[[ Text passage open ]]

Opinion articles provide independent perspectives on key community issues, separate from our newsroom reporting.

Letters to the Editor

Are Sweetwater mobile park owners villains, or are tenant demands unreasonable? | Opinion

Marisol Sanchez, 55, cries in front of her former home at the Li’l Abner Mobile Home Park on Friday, March 7, 2025, in Sweetwater, Fla. She explained that her husband, Diego Valdes, who owned the mobile home and had declining health, felt pressured by developers to sell it for $14,000. She said that moments after he sold the home, he fell ill, and the next day, he passed away from a heart attack.
Marisol Sanchez, 55, cries in front of her former home at the Li’l Abner Mobile Home Park on Friday, March 7, 2025, in Sweetwater, Fla. She explained that her husband, Diego Valdes, who owned the mobile home and had declining health, felt pressured by developers to sell it for $14,000. She said that moments after he sold the home, he fell ill, and the next day, he passed away from a heart attack. mocner@miamiherald.com

Eviction condemned

Re: the Dec. 31 story, “‘I have nothing’: How a mass eviction left retired, disabled Miamians homeless.” Shame on CREI Holdings for what it did to residents in the Li’l Abner Mobile Home Park. People lost their entire life savings.

And shame on the courts, finding in favor of the organization instead of protecting the residents and their homes. They should settle the appeal and give the people enough money to find affordable housing and live out their retirement in comfort. Let’s show some empathy for our residents.

Ina Kushner-Rentzer,

North Miami Beach

Eviction was right

The owners of Sweetwater’s Li’l Abner Mobile Home Park were not obligated to give residents anything. Park residents should have taken the $14,000 that was offered at the beginning. They were tenants, not owners of the land.

[[ Text passage closed ]]
[[ Data excerpts open ]]

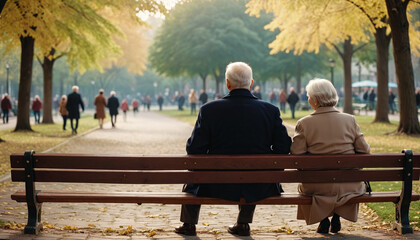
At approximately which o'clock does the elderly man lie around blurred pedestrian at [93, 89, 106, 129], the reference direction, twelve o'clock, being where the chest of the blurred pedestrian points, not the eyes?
The elderly man is roughly at 6 o'clock from the blurred pedestrian.

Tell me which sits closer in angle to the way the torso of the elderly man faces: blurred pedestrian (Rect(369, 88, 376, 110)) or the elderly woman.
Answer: the blurred pedestrian

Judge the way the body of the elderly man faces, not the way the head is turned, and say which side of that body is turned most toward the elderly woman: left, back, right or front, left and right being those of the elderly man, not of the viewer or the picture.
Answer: right

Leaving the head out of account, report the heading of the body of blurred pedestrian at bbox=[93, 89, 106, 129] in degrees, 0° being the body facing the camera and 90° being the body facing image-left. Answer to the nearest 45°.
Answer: approximately 180°

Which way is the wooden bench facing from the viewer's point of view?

[[ Data excerpts closed ]]

### Set of tasks
a – From the letters about the Sweetwater mobile home park eviction, write out the stretch from "Eviction condemned" through "entire life savings.", word for word.
b – Pick up the letters about the Sweetwater mobile home park eviction after the last sentence shown and write what comes next.

### Answers by item number
a –
Eviction condemned

Re: the Dec. 31 story, “‘I have nothing’: How a mass eviction left retired, disabled Miamians homeless.” Shame on CREI Holdings for what it did to residents in the Li’l Abner Mobile Home Park. People lost their entire life savings.

b –
Owners of any type of income property, no matter where in the world, are not in the charity business; they are landlords. If a rental apartment building sold and was being demolished, it would be the same scenario.

Lillian Harrison,

Miami

Public education

Public schools are under attack, not because they have failed but because they remain a truly democratic institution. They serve every child regardless of disability, language, income, or circumstance. The evidence is undeniable.

Amazon founder Jeff Bezos did not need a voucher and U.S. Supreme Court Associate Justice Ketanji Brown Jackson did not need a private academy. Both graduated from Palmetto Senior High School.

Instead of strengthening this system, powerful interests are dismantling it to consolidate influence, including two of our own school board members. Public land, public dollars and public authority are transferring to private hands, financed by billionaires like Ken Griffin.

School Board members Roberto J. Alonso and Mary Blanco voted to give away a $300 million parcel to a billionaire who owns 800 acres in Doral. Now, they wield influence over charter expansion.

Public schools are accountable to voters and serve every child. They cannot exclude students or game enrollment.

Will our leaders defend public education? Will School Board Chair Mari Tere Rojas call for an ethics inquiry into these conflicts of interest?

When we dismantle public education, we are not just weakening schools. We are eroding democracy itself.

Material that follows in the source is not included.